Vision Agents is a Python framework from Stream for building real-time voice and video AI agents. It sits on top of Stream's WebRTC infrastructure and wires together LLMs (OpenAI, Gemini, Claude), STT/TTS providers, and computer vision models (YOLO, Roboflow) into a single agent pipeline. The target is developers who want to ship a voice or video AI feature without building the WebRTC plumbing themselves.
The processor pipeline design is genuinely good — you can chain YOLO pose detection before the LLM call and custom ONNX models after it, which is the right abstraction for video AI. The plugin architecture is clean: each provider lives in its own subdirectory with its own pyproject.toml, so you only pull in what you actually use. The testing module ships a mock session and LLM judge for agent evaluation, which most similar frameworks skip entirely.

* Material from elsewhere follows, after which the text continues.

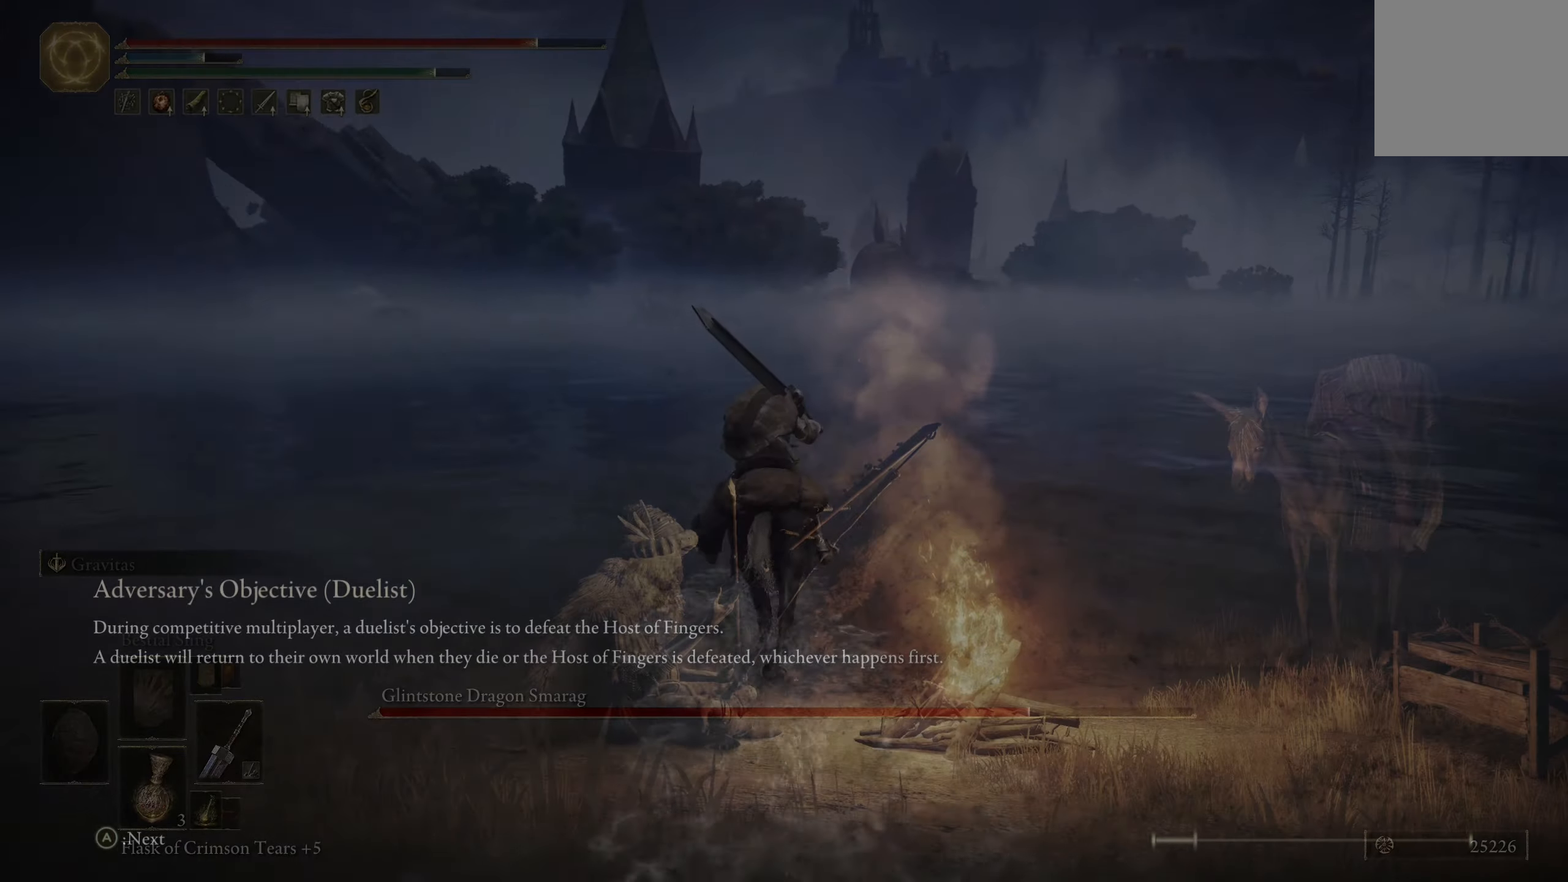
{"buttons": [], "left_stick": "center", "right_stick": "center", "events": [[483, "B", "up"]]}
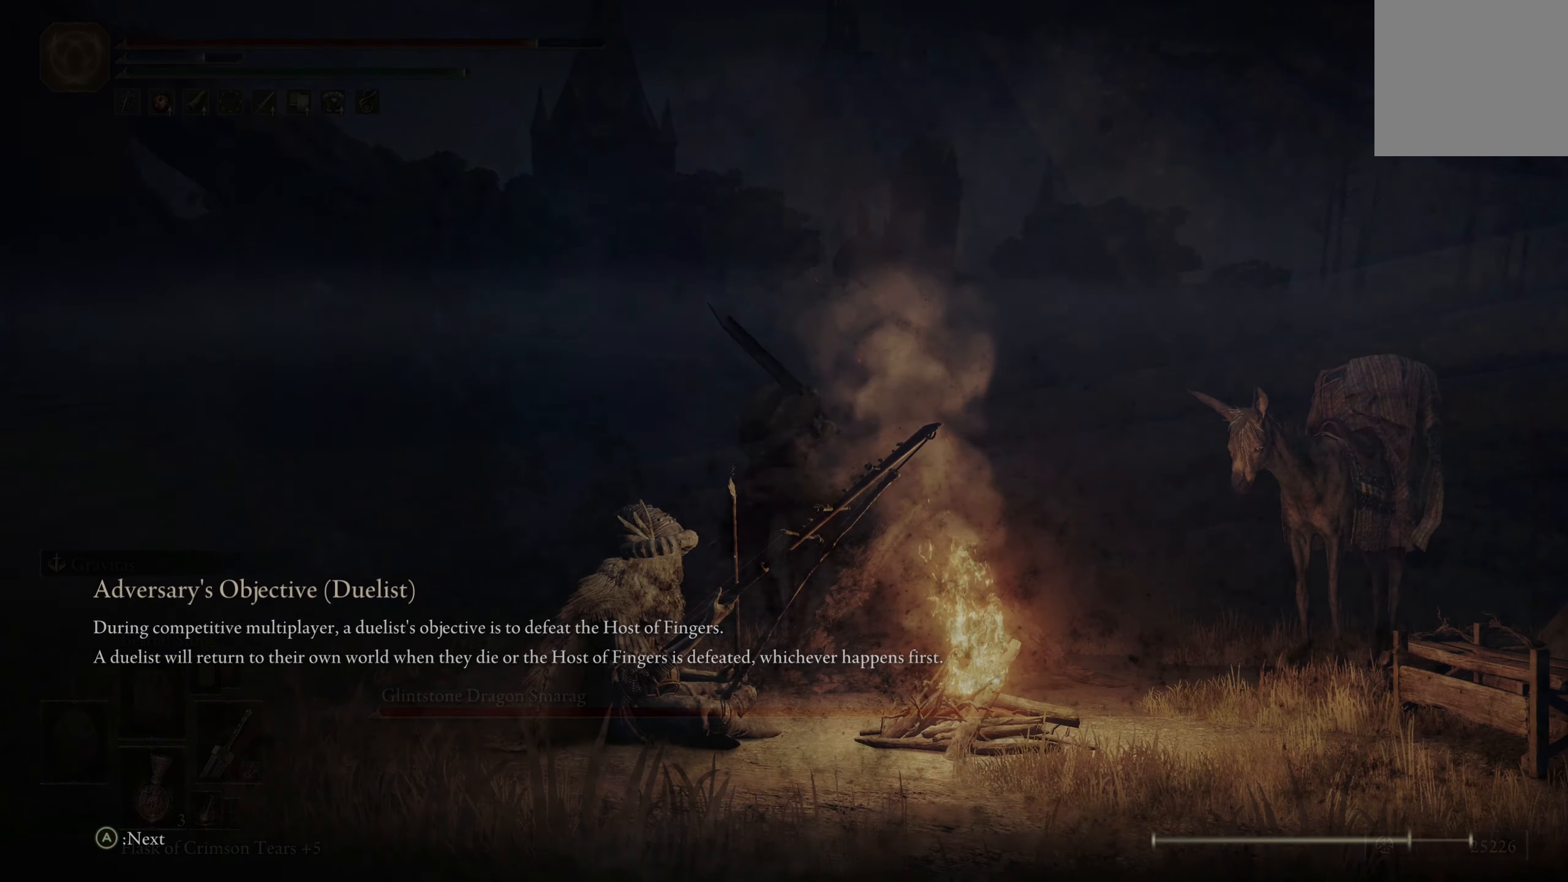
{"buttons": [], "left_stick": "center", "right_stick": "center", "events": []}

The production story is more complete than expected for a framework this young — Prometheus metrics, Helm charts, horizontal scaling docs, and Redis-backed session registry are all present.
The core dependency on Stream's edge network is real even though the README says 'works with any video edge network' — the low-latency numbers only hold if you're using getstream.io, and the free tier caps at 333k participant minutes. Context degradation after ~30 seconds of continuous video is a fundamental problem the README at least admits, but there's no mitigation strategy offered beyond 'mix specialized models with larger LLMs'. The monorepo structure with 20+ plugins each having their own pyproject.toml means dependency management gets messy fast in practice. Memory across sessions is backed by Stream Chat, which is another Stream service dependency that costs money and adds latency.